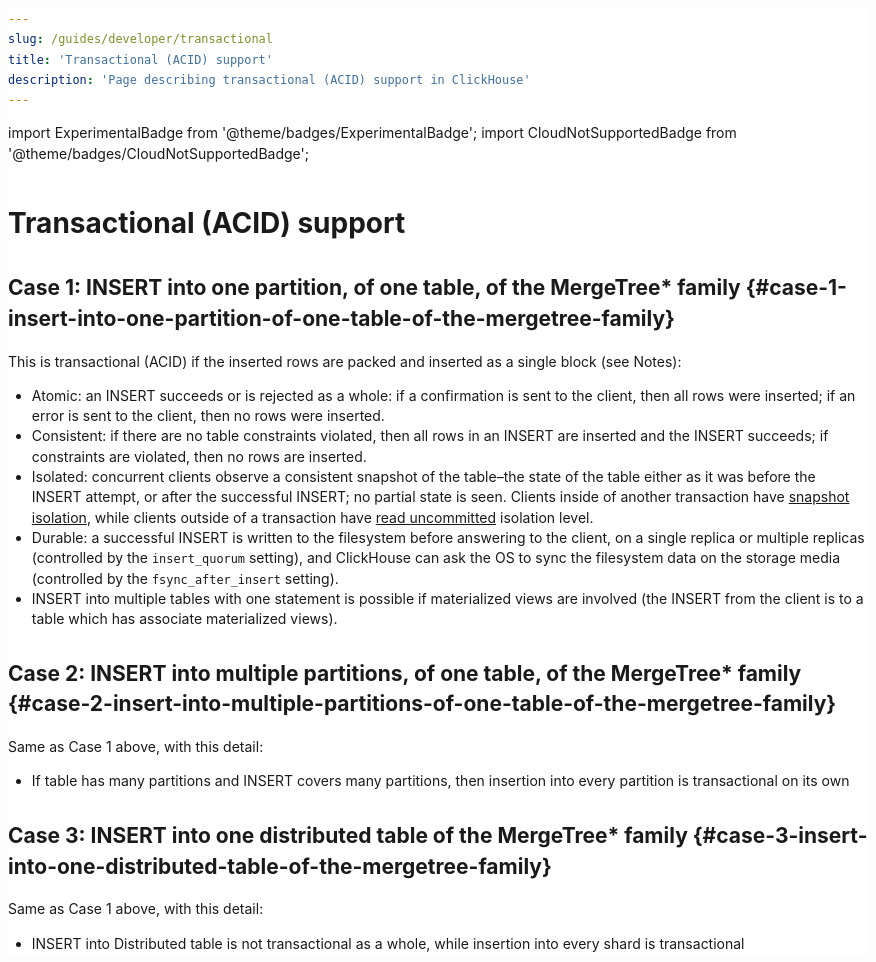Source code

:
 ```yaml
---
slug: /guides/developer/transactional
title: 'Transactional (ACID) support'
description: 'Page describing transactional (ACID) support in ClickHouse'
---
```


import ExperimentalBadge from '@theme/badges/ExperimentalBadge';
import CloudNotSupportedBadge from '@theme/badges/CloudNotSupportedBadge';

# Transactional (ACID) support

## Case 1: INSERT into one partition, of one table, of the MergeTree* family {#case-1-insert-into-one-partition-of-one-table-of-the-mergetree-family}

This is transactional (ACID) if the inserted rows are packed and inserted as a single block (see Notes):
- Atomic: an INSERT succeeds or is rejected as a whole: if a confirmation is sent to the client, then all rows were inserted; if an error is sent to the client, then no rows were inserted.
- Consistent: if there are no table constraints violated, then all rows in an INSERT are inserted and the INSERT succeeds; if constraints are violated, then no rows are inserted.
- Isolated: concurrent clients observe a consistent snapshot of the table–the state of the table either as it was before the INSERT attempt, or after the successful INSERT; no partial state is seen. Clients inside of another transaction have [snapshot isolation](https://en.wikipedia.org/wiki/Snapshot_isolation), while clients outside of a transaction have [read uncommitted](https://en.wikipedia.org/wiki/Isolation_(database_systems)#Read_uncommitted) isolation level.
- Durable: a successful INSERT is written to the filesystem before answering to the client, on a single replica or multiple replicas (controlled by the `insert_quorum` setting), and ClickHouse can ask the OS to sync the filesystem data on the storage media (controlled by the `fsync_after_insert` setting).
- INSERT into multiple tables with one statement is possible if materialized views are involved (the INSERT from the client is to a table which has associate materialized views).

## Case 2: INSERT into multiple partitions, of one table, of the MergeTree* family {#case-2-insert-into-multiple-partitions-of-one-table-of-the-mergetree-family}

Same as Case 1 above, with this detail:
- If table has many partitions and INSERT covers many partitions, then insertion into every partition is transactional on its own


## Case 3: INSERT into one distributed table of the MergeTree* family {#case-3-insert-into-one-distributed-table-of-the-mergetree-family}

Same as Case 1 above, with this detail:
- INSERT into Distributed table is not transactional as a whole, while insertion into every shard is transactional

**********

_Work required_
In the entries above, find the line with "- Isolated: concurrent" and the line with "## Case 2: INSERT", then set down exactly those two and every line between them, nothing else.

_Result for this exercise_
- Isolated: concurrent clients observe a consistent snapshot of the table–the state of the table either as it was before the INSERT attempt, or after the successful INSERT; no partial state is seen. Clients inside of another transaction have [snapshot isolation](https://en.wikipedia.org/wiki/Snapshot_isolation), while clients outside of a transaction have [read uncommitted](https://en.wikipedia.org/wiki/Isolation_(database_systems)#Read_uncommitted) isolation level.
- Durable: a successful INSERT is written to the filesystem before answering to the client, on a single replica or multiple replicas (controlled by the `insert_quorum` setting), and ClickHouse can ask the OS to sync the filesystem data on the storage media (controlled by the `fsync_after_insert` setting).
- INSERT into multiple tables with one statement is possible if materialized views are involved (the INSERT from the client is to a table which has associate materialized views).

## Case 2: INSERT into multiple partitions, of one table, of the MergeTree* family {#case-2-insert-into-multiple-partitions-of-one-table-of-the-mergetree-family}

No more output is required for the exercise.